> [Directions] Can you print every record below exactly as written?

> [Extracted records]
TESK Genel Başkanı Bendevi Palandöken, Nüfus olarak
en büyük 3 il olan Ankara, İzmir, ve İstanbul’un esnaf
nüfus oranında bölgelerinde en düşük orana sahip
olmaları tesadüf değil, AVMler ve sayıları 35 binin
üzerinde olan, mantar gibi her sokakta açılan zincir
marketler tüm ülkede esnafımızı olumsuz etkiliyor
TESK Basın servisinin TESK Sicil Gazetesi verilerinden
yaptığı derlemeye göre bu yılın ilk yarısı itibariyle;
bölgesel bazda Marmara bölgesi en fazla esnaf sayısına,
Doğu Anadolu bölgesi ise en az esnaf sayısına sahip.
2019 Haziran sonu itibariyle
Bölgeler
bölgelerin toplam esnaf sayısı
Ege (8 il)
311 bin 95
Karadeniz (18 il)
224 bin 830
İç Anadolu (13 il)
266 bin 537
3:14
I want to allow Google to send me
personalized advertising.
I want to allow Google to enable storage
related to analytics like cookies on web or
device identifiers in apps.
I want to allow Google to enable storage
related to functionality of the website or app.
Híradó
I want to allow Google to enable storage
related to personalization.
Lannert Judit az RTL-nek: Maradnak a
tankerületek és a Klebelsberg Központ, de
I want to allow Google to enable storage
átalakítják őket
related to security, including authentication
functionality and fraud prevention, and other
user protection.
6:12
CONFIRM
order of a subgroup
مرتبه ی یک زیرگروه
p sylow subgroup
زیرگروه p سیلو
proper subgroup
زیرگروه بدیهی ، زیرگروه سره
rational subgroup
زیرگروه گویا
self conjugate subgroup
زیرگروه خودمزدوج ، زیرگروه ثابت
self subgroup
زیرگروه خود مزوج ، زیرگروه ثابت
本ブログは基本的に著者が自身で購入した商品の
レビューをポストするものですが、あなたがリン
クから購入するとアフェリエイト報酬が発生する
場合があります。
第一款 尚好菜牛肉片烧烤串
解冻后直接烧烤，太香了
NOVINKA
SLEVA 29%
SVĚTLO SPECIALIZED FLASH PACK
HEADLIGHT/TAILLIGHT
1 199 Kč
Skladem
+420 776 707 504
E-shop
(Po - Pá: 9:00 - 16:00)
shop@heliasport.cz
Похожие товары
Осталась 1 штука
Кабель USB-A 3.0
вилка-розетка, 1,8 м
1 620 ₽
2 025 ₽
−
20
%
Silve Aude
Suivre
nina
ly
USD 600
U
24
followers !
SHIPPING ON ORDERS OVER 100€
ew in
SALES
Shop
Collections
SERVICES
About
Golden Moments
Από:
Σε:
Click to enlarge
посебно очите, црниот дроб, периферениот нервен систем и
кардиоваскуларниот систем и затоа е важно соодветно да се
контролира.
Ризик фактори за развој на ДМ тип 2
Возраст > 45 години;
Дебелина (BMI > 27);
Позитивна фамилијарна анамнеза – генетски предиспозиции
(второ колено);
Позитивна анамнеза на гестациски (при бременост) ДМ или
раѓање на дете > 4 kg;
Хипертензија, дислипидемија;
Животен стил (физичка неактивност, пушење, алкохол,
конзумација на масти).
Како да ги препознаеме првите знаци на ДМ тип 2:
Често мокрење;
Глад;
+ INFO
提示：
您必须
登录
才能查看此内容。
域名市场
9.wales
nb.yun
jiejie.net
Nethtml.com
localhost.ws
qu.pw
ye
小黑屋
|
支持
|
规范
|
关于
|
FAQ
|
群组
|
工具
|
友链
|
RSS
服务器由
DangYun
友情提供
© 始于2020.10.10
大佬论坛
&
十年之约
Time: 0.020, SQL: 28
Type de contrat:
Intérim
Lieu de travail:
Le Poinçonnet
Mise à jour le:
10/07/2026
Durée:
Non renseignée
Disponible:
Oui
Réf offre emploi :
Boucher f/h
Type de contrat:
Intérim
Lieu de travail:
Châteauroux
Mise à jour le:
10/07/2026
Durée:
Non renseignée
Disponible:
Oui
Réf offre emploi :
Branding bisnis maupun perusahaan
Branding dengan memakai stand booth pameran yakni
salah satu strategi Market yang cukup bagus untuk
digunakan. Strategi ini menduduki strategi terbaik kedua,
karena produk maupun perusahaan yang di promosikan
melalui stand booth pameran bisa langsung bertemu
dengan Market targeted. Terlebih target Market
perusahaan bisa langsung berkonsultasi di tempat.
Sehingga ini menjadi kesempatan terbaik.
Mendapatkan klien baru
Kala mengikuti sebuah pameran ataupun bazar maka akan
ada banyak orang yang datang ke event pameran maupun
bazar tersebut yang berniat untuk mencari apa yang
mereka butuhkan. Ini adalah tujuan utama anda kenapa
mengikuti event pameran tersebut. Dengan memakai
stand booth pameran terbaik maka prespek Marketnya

> [Answer]
TESK Genel Başkanı Bendevi Palandöken, Nüfus olarak
en büyük 3 il olan Ankara, İzmir, ve İstanbul’un esnaf
nüfus oranında bölgelerinde en düşük orana sahip
olmaları tesadüf değil, AVMler ve sayıları 35 binin
üzerinde olan, mantar gibi her sokakta açılan zincir
marketler tüm ülkede esnafımızı olumsuz etkiliyor
TESK Basın servisinin TESK Sicil Gazetesi verilerinden
yaptığı derlemeye göre bu yılın ilk yarısı itibariyle;
bölgesel bazda Marmara bölgesi en fazla esnaf sayısına,
Doğu Anadolu bölgesi ise en az esnaf sayısına sahip.
2019 Haziran sonu itibariyle
Bölgeler
bölgelerin toplam esnaf sayısı
Ege (8 il)
311 bin 95
Karadeniz (18 il)
224 bin 830
İç Anadolu (13 il)
266 bin 537
3:14
I want to allow Google to send me
personalized advertising.
I want to allow Google to enable storage
related to analytics like cookies on web or
device identifiers in apps.
I want to allow Google to enable storage
related to functionality of the website or app.
Híradó
I want to allow Google to enable storage
related to personalization.
Lannert Judit az RTL-nek: Maradnak a
tankerületek és a Klebelsberg Központ, de
I want to allow Google to enable storage
átalakítják őket
related to security, including authentication
functionality and fraud prevention, and other
user protection.
6:12
CONFIRM
order of a subgroup
مرتبه ی یک زیرگروه
p sylow subgroup
زیرگروه p سیلو
proper subgroup
زیرگروه بدیهی ، زیرگروه سره
rational subgroup
زیرگروه گویا
self conjugate subgroup
زیرگروه خودمزدوج ، زیرگروه ثابت
self subgroup
زیرگروه خود مزوج ، زیرگروه ثابت
本ブログは基本的に著者が自身で購入した商品の
レビューをポストするものですが、あなたがリン
クから購入するとアフェリエイト報酬が発生する
場合があります。
第一款 尚好菜牛肉片烧烤串
解冻后直接烧烤，太香了
NOVINKA
SLEVA 29%
SVĚTLO SPECIALIZED FLASH PACK
HEADLIGHT/TAILLIGHT
1 199 Kč
Skladem
+420 776 707 504
E-shop
(Po - Pá: 9:00 - 16:00)
shop@heliasport.cz
Похожие товары
Осталась 1 штука
Кабель USB-A 3.0
вилка-розетка, 1,8 м
1 620 ₽
2 025 ₽
−
20
%
Silve Aude
Suivre
nina
ly
USD 600
U
24
followers !
SHIPPING ON ORDERS OVER 100€
ew in
SALES
Shop
Collections
SERVICES
About
Golden Moments
Από:
Σε:
Click to enlarge
посебно очите, црниот дроб, периферениот нервен систем и
кардиоваскуларниот систем и затоа е важно соодветно да се
контролира.
Ризик фактори за развој на ДМ тип 2
Возраст > 45 години;
Дебелина (BMI > 27);
Позитивна фамилијарна анамнеза – генетски предиспозиции
(второ колено);
Позитивна анамнеза на гестациски (при бременост) ДМ или
раѓање на дете > 4 kg;
Хипертензија, дислипидемија;
Животен стил (физичка неактивност, пушење, алкохол,
конзумација на масти).
Како да ги препознаеме првите знаци на ДМ тип 2:
Често мокрење;
Глад;
+ INFO
提示：
您必须
登录
才能查看此内容。
域名市场
9.wales
nb.yun
jiejie.net
Nethtml.com
localhost.ws
qu.pw
ye
小黑屋
|
支持
|
规范
|
关于
|
FAQ
|
群组
|
工具
|
友链
|
RSS
服务器由
DangYun
友情提供
© 始于2020.10.10
大佬论坛
&
十年之约
Time: 0.020, SQL: 28
Type de contrat:
Intérim
Lieu de travail:
Le Poinçonnet
Mise à jour le:
10/07/2026
Durée:
Non renseignée
Disponible:
Oui
Réf offre emploi :
Boucher f/h
Type de contrat:
Intérim
Lieu de travail:
Châteauroux
Mise à jour le:
10/07/2026
Durée:
Non renseignée
Disponible:
Oui
Réf offre emploi :
Branding bisnis maupun perusahaan
Branding dengan memakai stand booth pameran yakni
salah satu strategi Market yang cukup bagus untuk
digunakan. Strategi ini menduduki strategi terbaik kedua,
karena produk maupun perusahaan yang di promosikan
melalui stand booth pameran bisa langsung bertemu
dengan Market targeted. Terlebih target Market
perusahaan bisa langsung berkonsultasi di tempat.
Sehingga ini menjadi kesempatan terbaik.
Mendapatkan klien baru
Kala mengikuti sebuah pameran ataupun bazar maka akan
ada banyak orang yang datang ke event pameran maupun
bazar tersebut yang berniat untuk mencari apa yang
mereka butuhkan. Ini adalah tujuan utama anda kenapa
mengikuti event pameran tersebut. Dengan memakai
stand booth pameran terbaik maka prespek Marketnya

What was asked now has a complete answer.